• _Activity_: What appears from the first line of the data below through the line containing "2. Reactivity of Halogenoalkanes (16:08)", both included, should be copied exactly, and nothing else.

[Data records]
=== Section Start ===
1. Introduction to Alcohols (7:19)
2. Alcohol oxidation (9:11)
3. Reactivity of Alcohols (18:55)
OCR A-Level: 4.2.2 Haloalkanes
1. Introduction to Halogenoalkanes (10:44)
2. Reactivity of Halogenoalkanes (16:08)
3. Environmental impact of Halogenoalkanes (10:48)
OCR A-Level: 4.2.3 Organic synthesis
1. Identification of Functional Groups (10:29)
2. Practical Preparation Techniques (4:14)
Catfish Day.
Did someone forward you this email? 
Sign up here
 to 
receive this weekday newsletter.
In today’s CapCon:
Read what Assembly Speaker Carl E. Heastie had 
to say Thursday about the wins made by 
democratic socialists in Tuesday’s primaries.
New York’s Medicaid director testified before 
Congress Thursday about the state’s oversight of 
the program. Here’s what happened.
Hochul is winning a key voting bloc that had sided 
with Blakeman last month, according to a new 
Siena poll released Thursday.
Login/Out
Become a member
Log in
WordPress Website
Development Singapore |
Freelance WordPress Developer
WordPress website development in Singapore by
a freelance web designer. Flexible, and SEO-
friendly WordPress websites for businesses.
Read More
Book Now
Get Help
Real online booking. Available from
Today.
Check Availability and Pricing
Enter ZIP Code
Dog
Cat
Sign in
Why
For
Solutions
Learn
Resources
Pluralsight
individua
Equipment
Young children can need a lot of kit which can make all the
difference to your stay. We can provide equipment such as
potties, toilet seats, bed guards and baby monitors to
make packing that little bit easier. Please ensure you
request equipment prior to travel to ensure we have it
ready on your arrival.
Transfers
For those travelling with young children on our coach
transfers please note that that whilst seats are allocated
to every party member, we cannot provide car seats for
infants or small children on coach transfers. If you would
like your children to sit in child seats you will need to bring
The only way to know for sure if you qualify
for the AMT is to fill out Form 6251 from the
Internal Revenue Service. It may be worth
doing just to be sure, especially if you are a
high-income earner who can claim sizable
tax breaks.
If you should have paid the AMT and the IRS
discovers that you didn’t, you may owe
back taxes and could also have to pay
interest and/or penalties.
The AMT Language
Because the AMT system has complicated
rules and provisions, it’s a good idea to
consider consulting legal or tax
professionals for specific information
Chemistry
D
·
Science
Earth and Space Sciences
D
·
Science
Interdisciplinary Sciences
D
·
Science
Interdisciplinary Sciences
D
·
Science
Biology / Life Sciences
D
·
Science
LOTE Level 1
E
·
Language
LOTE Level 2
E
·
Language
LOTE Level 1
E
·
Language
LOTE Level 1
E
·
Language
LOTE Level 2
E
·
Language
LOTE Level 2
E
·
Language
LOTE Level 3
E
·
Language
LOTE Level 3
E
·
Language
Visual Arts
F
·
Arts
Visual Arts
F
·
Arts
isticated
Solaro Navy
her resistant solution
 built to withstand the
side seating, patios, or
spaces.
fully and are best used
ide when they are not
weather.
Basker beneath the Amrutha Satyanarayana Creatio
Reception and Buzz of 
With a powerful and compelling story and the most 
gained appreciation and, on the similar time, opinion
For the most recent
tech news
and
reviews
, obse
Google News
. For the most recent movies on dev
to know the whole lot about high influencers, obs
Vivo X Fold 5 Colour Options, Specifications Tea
=== Section End ===
• _Exercise solution_:
1. Introduction to Alcohols (7:19)
2. Alcohol oxidation (9:11)
3. Reactivity of Alcohols (18:55)
OCR A-Level: 4.2.2 Haloalkanes
1. Introduction to Halogenoalkanes (10:44)
2. Reactivity of Halogenoalkanes (16:08)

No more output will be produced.